Particularly in the past ten years, regenerative endodontic procedures have become a realistic,
simple solution for enabling the entire creation of immature teeth's roots. The premise of
REPs is that a root canal space that is clean and has a new, stimulated blood supply can in
fact reestablish vascularization, improving root completeness. The distance between theory
and practical applications has decreased, and research is currently concentrating on
regeneration techniques. [12, 13]
The pulp revascularization treatment wasn't made widely available online until Trope
reported it in 2008 and used it on a lower right second premolar with an open apex, a fistula,
and radiological evidence of apical periodontitis. After irrigation with 5.25% sodium
hypochlorite and the creation of a blood clot at the cementum level to provide structural
support for the formation of new tissue, the cervical region was doubly sealed with MTA,
then reconstructed with composite resin. After 22 days, clinical and radiographic healing
could be shown.
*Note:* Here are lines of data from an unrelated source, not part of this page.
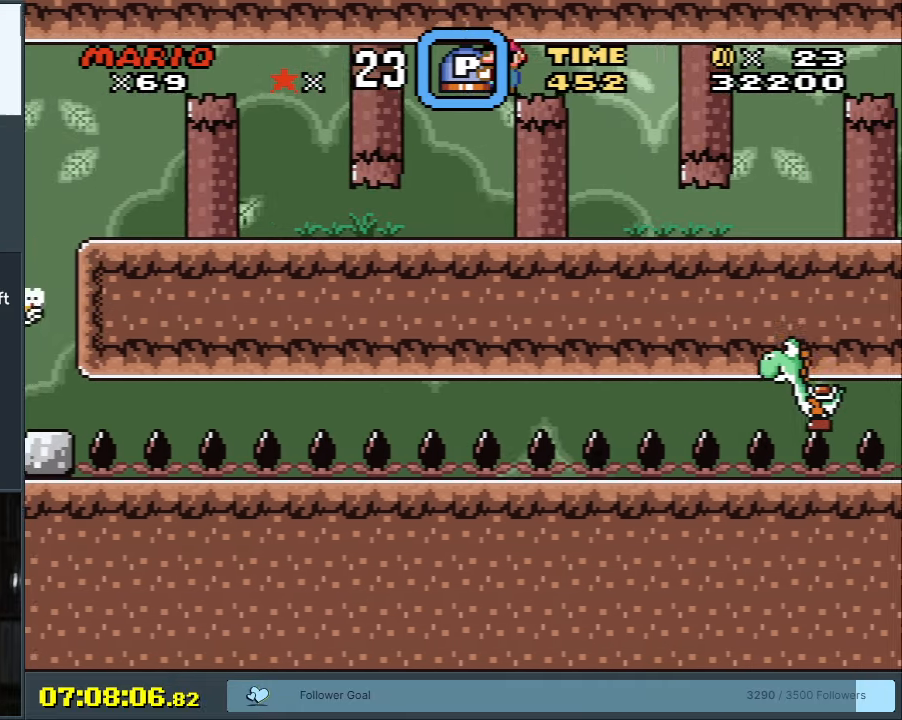
{"buttons": ["B", "Y", "DPAD_LEFT"], "events": [[383, "B", "down"]]}
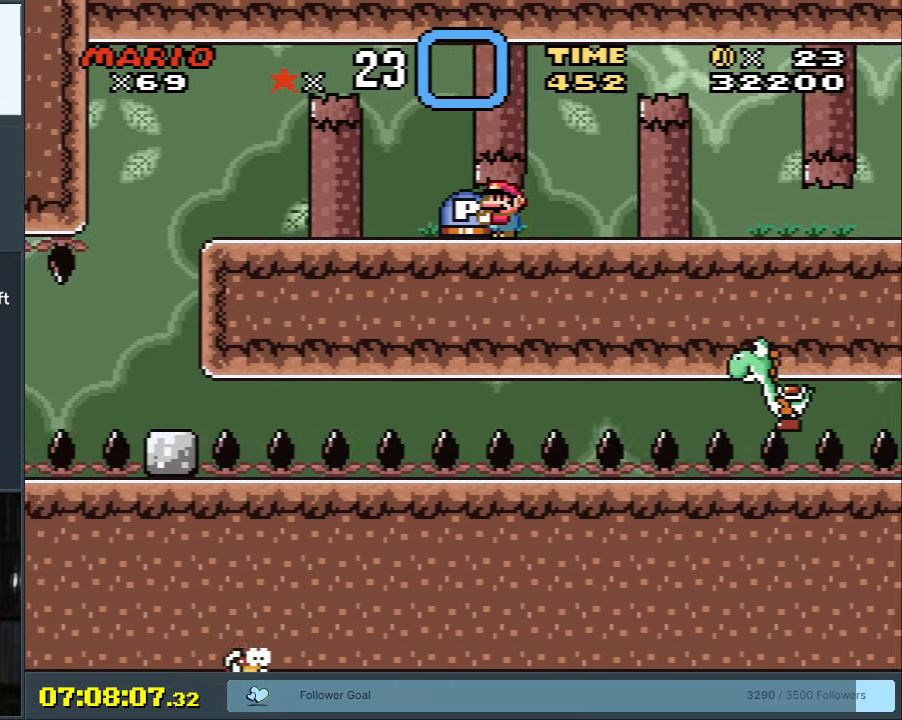
{"buttons": ["Y"], "events": [[283, "DPAD_LEFT", "up"], [367, "B", "up"]]}
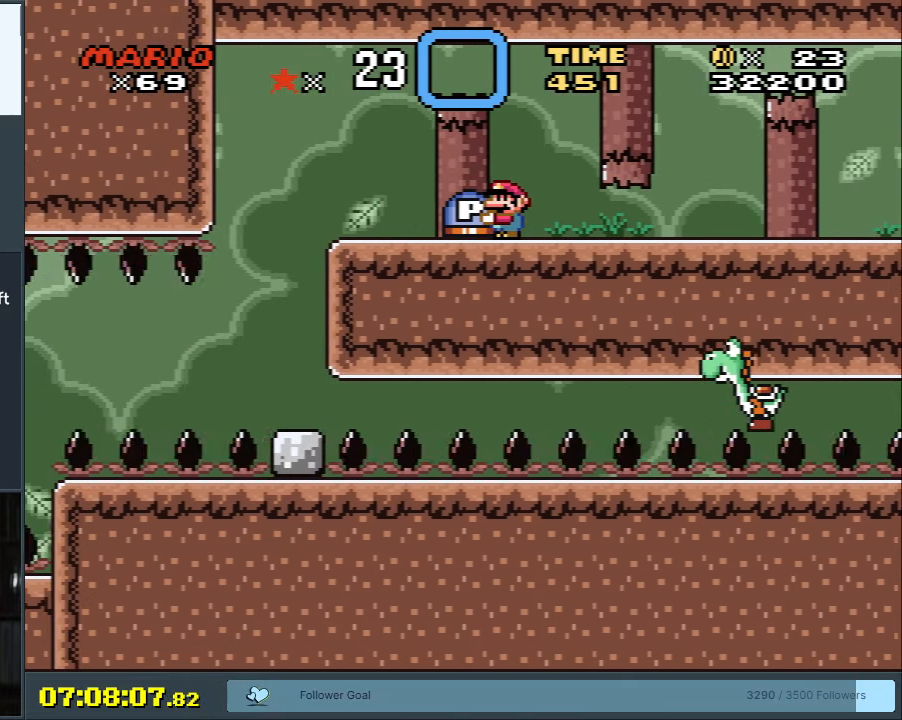
{"buttons": ["Y"], "events": [[100, "DPAD_RIGHT", "down"], [200, "DPAD_RIGHT", "up"]]}
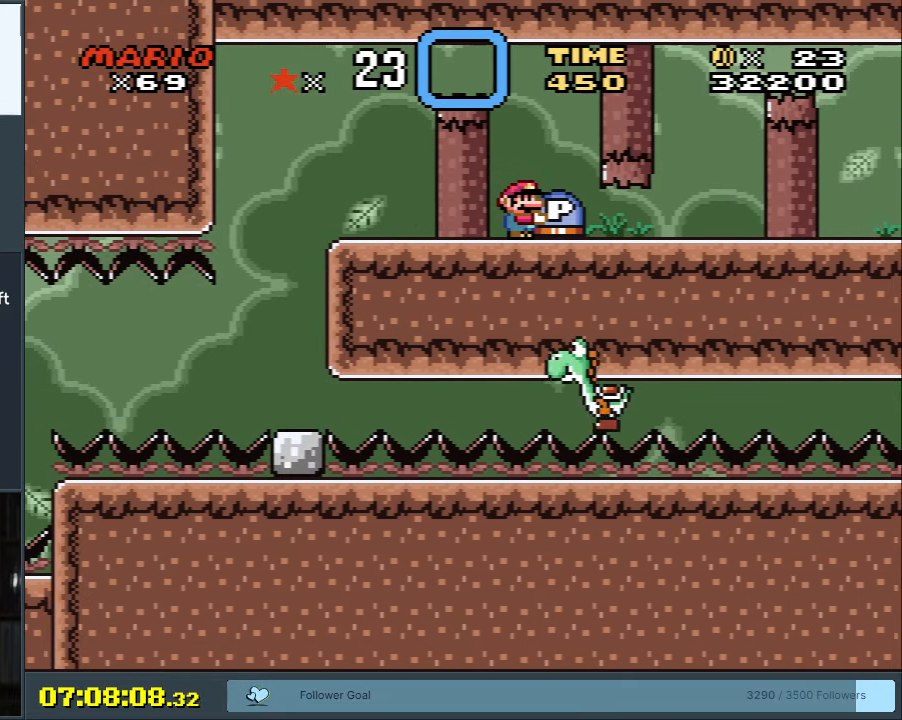
{"buttons": ["B"], "events": [[50, "Y", "up"], [450, "B", "down"]]}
According to the author, conventional treatment is necessary if
revascularization is not achieved after three months.[14]
A 9-year-old patient with a history of damage to the upper central incisors was the subject of
a case report by Kvinnsland. The diagnosis of concussion was made after a clinical and
radiographic evaluation, and emergency dental care was provided. A month later, the patient
complained of a few localised mild symptoms, and periapical periodontitis was identified as
the cause. After that, the root canal was prepared with instruments, filled with a calcium
paste, and irrigated with 0.5% sodium hypochlorite accompanied with the completion of
weekly periapical radiographs, hydroxide, and IRM. When intracanal calcium hydroxide was
changed, root creation could be seen four months later. [15]
Periodic radiographs were taken every three months, and they showed continued root
formation and apical closure. The authors reported that different pulp responses occur
depending on the type of traumatic injury as well as the role that progenitor cells play in the
healing process. Still, they maintain that periodontal tissues, pulp progenitor cells, or a
combination of both can serve as the starting point for tissue restoration. There appears to be
healing via the action of dental pulp stem cells (DPSCs), which can regenerate injured pulp
tissue.[16]
Regeneration, according to Shimizu, is the process of replacing damaged tissues with
parenchyma cells of the same sort as those that were previously present in the tissue.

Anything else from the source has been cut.